Target Practice - September 9, 2021 | What’s happening in San Diego

Target Practice

September 9, 2021

Debra Ross

If targets were easy to hit, they wouldn't be meaningful. 

There's nothing quite like the "I did it!" glow of a preschooler when she learns to tie her shoes or hit a baseball or write her name. She knows instinctively when she has done the hard work she was meant to do, and done it well, and the glow of having hit the goal is what propels her along to the next one.

What IS work? We traditionally think of work as a career or job, but I think of work more as target practice: It's setting goals to be productive and putting energy into hitting them. Work means creating order from disorder. It's building things that didn't exist before. It's fixing stuff that has broken. It's teaching others to do the same. Sometimes you hit what you're aiming at, and sometimes you just make a little bit of headway; regardless, it's honorable.

Raising kids is work. Laundry is work. Dealing with customers is work, as is weeding the garden, building a road, or a shed, or a white paper on marketing techniques. Figuring out how to use your computer. Writing a column. Mopping up your toddler's spilled apple juice. Did you clean up after breakfast? Your work made the world a better place.

A child's work is to make the world a better place, too, albeit in smaller ways. Learning is work, often hard work, as is putting your toys away. So is expressing feelings constructively. Gradually mastering self-control. Assuming small responsibilities for helping out around the house. It doesn't matter how young or old you are, you can do work that makes your own life, and the lives of those around you, better.

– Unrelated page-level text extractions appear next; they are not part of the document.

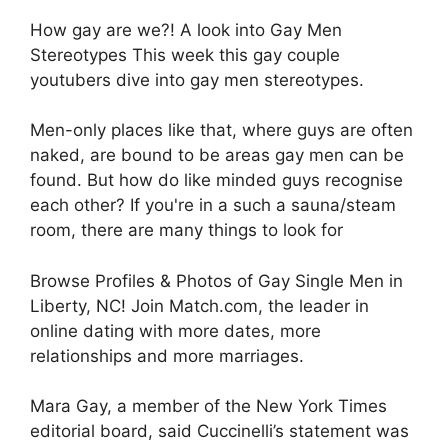
How gay are we?! A look into Gay Men
Stereotypes This week this gay couple
youtubers dive into gay men stereotypes.
Men-only places like that, where guys are often
naked, are bound to be areas gay men can be
found. But how do like minded guys recognise
each other? If you're in a such a sauna/steam
room, there are many things to look for
Browse Profiles & Photos of Gay Single Men in
Liberty, NC! Join Match.com, the leader in
online dating with more dates, more
relationships and more marriages.
Mara Gay, a member of the New York Times
editorial board, said Cuccinelli’s statement was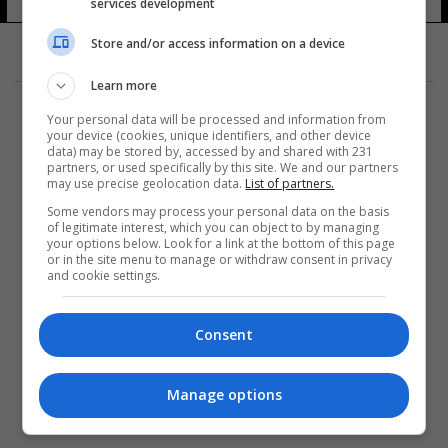
services development
21 شوهد
Store and/or access information on a device
Learn more
Your personal data will be processed and information from
your device (cookies, unique identifiers, and other device
data) may be stored by, accessed by and shared with 231
partners, or used specifically by this site. We and our partners
المزيد
may use precise geolocation data.
List of partners.
Some vendors may process your personal data on the basis
of legitimate interest, which you can object to by managing
your options below. Look for a link at the bottom of this page
or in the site menu to manage or withdraw consent in privacy
and cookie settings.
Consent
Manage options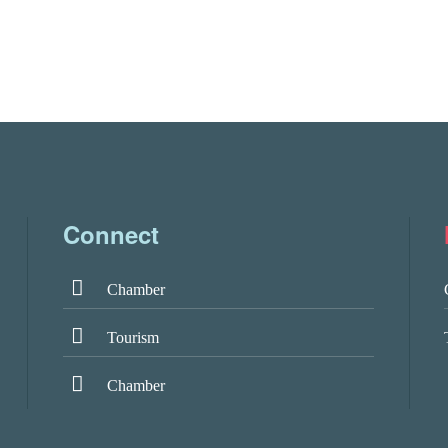
Connect
Chamber
Tourism
Chamber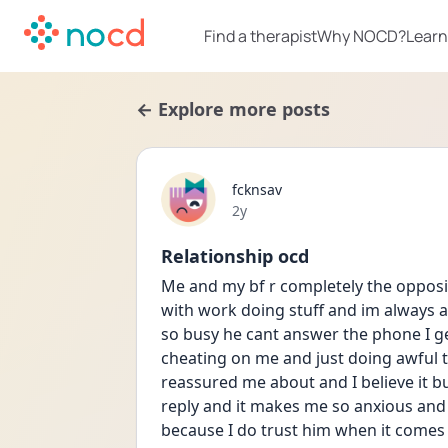
Find a therapist
Why NOCD?
Learn
← Explore more posts
fcknsav
Date posted
2y
Relationship ocd
Me and my bf r completely the opposit
with work doing stuff and im always 
so busy he cant answer the phone I g
cheating on me and just doing awful t
reassured me about and I believe it b
reply and it makes me so anxious and 
because I do trust him when it comes d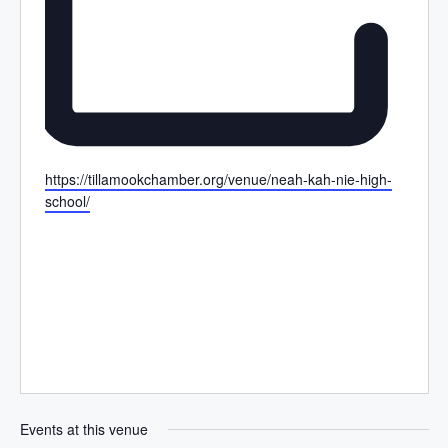
W
https://tillamookchamber.org/venue/neah-kah-nie-high-
e
school/
b
s
i
t
e
Events at this venue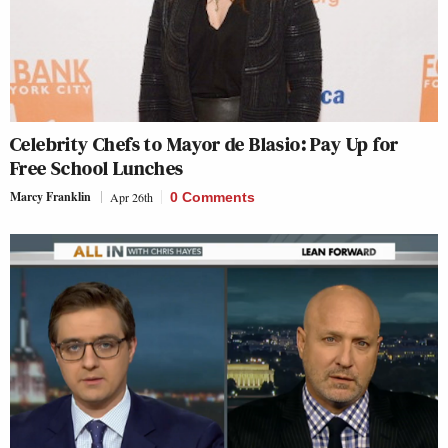
Celebrity Chefs to Mayor de Blasio: Pay Up for
Free School Lunches
Marcy Franklin
Apr 26th
0 Comments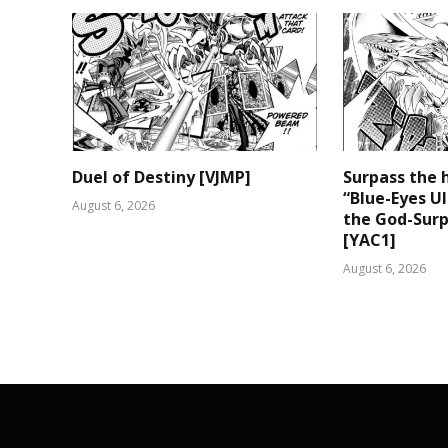
Duel of Destiny [VJMP]
Surpass the 
“Blue-Eyes U
August 6, 2026
the God-Surp
[YAC1]
August 6, 2026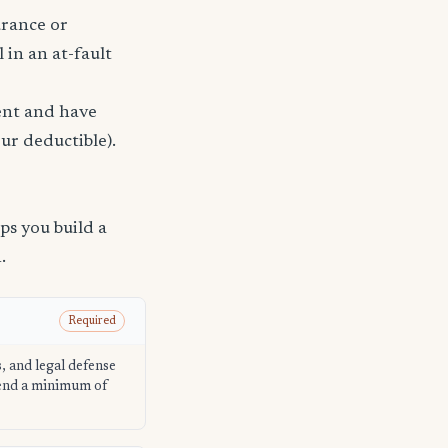
urance or
 in an at-fault
dent and have
ur deductible).
s you build a
.
Required
s, and legal defense
mend a minimum of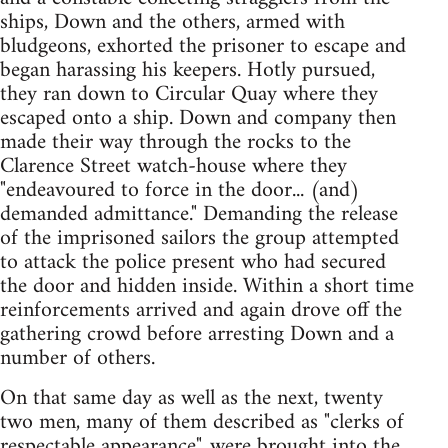
ships, Down and the others, armed with
bludgeons, exhorted the prisoner to escape and
began harassing his keepers. Hotly pursued,
they ran down to Circular Quay where they
escaped onto a ship. Down and company then
made their way through the rocks to the
Clarence Street watch-house where they
"endeavoured to force in the door... (and)
demanded admittance." Demanding the release
of the imprisoned sailors the group attempted
to attack the police present who had secured
the door and hidden inside. Within a short time
reinforcements arrived and again drove off the
gathering crowd before arresting Down and a
number of others.
On that same day as well as the next, twenty
two men, many of them described as "clerks of
respectable appearance", were brought into the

It's a nice way to frame an approach to the school year: Even the smallest bit of work matters, and the pride that comes from "I did it!" doesn't need to fade after preschool. Teach your kids that they always have the choice to be happy about each completed task, large or small, before going on to the next thing, through their whole lives. So instead of asking "How was school?" try asking "What did you work on today?" Then celebrate with them about what small targets they hit, and be excited with them about what they're aiming at next.